Callie tossed her cell to Seabrook as he reached her side. He’d know dispatch and get things going quicker.

“What’s your name?” she asked, studying the guy’s curly brown hair, trying to analyze a wound that didn’t seem to have a source. Blood ran from above and behind his ear, a trickle down his neck. At first glance not severe, but head wounds were deceiving and unpredictable.

“Steve . . . Maxwell.”

He tried to feel his head, and Callie lightly blocked him. “Don’t touch. Medical attention’s on its way. What happened?”

“Don’t know,” he said, shaking his head, then stopping as a wave of dizziness obviously disturbed the effort. “Somebody please get my wife.”

Callie stooped in front of him. “Where is she?”

Seabrook, no longer occupied with dispatch, leaned over beside her, radio at the ready. “I’ll send a unit to get her. Where?”

“On the beach with our son. He’s three. Near entrance eighteen. Both are blond.”

“Good,” Callie said. “You just worry about you now.”

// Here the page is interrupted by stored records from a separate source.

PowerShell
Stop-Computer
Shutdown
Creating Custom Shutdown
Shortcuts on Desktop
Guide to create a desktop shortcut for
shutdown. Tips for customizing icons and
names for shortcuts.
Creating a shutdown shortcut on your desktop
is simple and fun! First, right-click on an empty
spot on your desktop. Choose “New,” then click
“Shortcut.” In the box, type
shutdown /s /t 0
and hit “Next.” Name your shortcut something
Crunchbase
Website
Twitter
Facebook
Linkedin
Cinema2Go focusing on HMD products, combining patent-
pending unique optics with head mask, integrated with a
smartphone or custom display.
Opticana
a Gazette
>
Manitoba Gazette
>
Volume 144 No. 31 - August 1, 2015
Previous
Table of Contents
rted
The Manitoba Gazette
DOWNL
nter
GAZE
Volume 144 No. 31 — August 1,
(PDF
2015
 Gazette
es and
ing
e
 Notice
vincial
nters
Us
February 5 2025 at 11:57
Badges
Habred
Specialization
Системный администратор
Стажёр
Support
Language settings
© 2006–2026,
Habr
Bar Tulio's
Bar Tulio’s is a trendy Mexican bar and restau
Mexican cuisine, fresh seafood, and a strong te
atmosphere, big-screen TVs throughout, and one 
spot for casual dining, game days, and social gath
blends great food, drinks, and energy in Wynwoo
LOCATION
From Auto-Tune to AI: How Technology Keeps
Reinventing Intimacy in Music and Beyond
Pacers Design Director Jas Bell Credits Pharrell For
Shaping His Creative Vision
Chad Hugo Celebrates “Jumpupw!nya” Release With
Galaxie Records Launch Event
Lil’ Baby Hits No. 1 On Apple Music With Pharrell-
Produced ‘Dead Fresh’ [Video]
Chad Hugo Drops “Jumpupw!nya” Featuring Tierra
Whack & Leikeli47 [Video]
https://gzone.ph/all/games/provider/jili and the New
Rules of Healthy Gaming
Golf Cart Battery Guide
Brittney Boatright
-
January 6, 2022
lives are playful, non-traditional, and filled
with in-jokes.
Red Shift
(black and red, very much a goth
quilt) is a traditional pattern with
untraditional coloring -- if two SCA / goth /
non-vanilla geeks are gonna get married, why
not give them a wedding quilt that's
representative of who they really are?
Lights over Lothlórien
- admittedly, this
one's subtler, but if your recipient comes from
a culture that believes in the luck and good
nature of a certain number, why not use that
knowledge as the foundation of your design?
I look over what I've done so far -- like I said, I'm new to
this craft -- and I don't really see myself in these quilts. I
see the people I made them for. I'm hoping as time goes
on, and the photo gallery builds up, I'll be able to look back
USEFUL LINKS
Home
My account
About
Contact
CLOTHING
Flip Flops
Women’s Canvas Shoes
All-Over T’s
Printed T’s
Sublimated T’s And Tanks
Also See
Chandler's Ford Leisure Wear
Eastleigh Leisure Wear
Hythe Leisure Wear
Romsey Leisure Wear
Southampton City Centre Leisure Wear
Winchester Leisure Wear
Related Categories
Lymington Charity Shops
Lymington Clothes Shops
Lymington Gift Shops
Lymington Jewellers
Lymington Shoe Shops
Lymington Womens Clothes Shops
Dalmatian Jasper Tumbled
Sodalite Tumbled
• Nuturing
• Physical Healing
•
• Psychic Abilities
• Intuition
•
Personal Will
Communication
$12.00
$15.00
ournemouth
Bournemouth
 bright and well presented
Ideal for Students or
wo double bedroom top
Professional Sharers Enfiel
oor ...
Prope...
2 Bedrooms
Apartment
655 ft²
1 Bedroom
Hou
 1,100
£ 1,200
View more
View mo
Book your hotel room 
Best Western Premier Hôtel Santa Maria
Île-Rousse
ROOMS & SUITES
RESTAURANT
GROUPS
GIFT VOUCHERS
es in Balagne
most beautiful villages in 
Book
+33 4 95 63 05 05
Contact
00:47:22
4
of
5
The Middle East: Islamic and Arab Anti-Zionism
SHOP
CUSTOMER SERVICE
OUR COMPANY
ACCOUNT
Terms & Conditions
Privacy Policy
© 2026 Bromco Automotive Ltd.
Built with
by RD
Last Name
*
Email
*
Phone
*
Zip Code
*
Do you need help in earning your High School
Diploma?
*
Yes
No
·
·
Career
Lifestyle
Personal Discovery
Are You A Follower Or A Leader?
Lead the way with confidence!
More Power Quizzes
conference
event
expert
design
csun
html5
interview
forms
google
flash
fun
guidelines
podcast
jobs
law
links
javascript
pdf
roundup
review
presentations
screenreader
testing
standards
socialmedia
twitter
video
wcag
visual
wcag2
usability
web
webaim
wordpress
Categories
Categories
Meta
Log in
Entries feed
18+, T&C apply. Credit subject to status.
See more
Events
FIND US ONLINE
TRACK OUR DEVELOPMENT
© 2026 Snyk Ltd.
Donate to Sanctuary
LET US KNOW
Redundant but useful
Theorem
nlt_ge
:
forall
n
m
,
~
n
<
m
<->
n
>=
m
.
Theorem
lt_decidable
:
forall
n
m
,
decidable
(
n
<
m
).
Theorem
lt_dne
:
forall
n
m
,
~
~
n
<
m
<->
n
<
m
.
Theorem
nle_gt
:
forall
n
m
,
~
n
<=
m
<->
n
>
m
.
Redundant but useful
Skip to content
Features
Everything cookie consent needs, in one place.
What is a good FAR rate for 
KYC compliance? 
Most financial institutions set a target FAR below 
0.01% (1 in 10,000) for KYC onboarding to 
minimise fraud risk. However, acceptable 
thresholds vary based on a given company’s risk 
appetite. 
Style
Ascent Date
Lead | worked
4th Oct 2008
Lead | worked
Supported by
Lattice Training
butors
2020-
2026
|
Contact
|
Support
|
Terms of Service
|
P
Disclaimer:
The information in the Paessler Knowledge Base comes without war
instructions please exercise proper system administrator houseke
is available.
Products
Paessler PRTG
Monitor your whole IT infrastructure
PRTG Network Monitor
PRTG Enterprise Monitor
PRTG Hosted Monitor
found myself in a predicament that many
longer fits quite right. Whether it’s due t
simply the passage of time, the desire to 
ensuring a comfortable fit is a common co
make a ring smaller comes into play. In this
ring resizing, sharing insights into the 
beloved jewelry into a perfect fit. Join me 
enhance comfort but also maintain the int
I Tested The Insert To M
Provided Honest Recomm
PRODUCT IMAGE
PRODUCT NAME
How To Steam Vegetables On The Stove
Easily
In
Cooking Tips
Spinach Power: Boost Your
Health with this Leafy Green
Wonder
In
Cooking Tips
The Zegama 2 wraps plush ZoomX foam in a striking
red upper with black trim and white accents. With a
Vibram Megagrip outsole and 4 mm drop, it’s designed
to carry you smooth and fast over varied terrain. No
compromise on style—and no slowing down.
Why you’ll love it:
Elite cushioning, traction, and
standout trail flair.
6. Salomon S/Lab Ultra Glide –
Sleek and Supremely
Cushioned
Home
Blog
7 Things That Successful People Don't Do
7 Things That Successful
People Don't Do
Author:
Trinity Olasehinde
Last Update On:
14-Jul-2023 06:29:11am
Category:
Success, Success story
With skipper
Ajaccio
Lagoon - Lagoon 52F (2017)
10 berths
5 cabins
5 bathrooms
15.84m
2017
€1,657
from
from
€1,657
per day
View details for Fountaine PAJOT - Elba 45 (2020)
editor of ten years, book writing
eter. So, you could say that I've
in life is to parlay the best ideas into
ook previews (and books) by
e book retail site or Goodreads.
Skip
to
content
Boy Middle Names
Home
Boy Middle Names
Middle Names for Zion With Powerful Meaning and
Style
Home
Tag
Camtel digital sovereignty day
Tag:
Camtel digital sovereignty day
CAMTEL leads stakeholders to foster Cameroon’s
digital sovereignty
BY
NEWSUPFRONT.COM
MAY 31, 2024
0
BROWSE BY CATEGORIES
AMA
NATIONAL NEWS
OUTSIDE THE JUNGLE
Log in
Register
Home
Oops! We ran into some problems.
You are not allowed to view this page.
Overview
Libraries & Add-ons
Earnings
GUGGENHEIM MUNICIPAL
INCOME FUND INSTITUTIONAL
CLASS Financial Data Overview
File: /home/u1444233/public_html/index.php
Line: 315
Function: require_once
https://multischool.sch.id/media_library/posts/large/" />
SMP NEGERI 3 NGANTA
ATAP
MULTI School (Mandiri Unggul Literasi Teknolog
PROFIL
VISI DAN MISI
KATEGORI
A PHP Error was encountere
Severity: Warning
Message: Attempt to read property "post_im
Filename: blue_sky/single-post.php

“Guess I’m the next robbery on y’all’s list,” he said with a wince.

Seabrook lowered his radio. “Come again, sir?”

“I think I must have walked in on the guy.” Steve squinted, peering up at the tall officer. “Saw the coin on the table next to a glass. Went closer, then found myself waking up from kissing the floor.”

“Stay here,” Seabrook told Callie, then he disappeared inside.

“Is this your home?” she asked the man. “You’re a resident here?”

He started to nod and remembered not to. “Yes. Watched you move in. Been meaning to come over and welcome you to the street.”

Before Seabrook returned, an ambulance pulled up, two EMTs soon reaching Maxwell’s side. Callie left them to their business and entered the house. Seabrook sniffed the goblet at the table without touching, a 1972 Eisenhower silver dollar smiling back from a prominent place beside it.

“Mimosa,” Seabrook said.

“He drinks whatever’s handy,” she said. “It’s more statement than drinking style.” The glass was half empty. He’d enjoyed his drink, taking too much time, apparently, since the owner came home before the intruder could leave.

“No pitcher in the refrigerator, so nothing handy about it,” Seabrook said. “He mixed himself one drink after opening a bottle of champagne. The foil’s next to the sink, some of the champagne spewed on the counter. I’ll ask them later if they opened a bottle before they headed to the beach, but I doubt it. This is the only used glass.”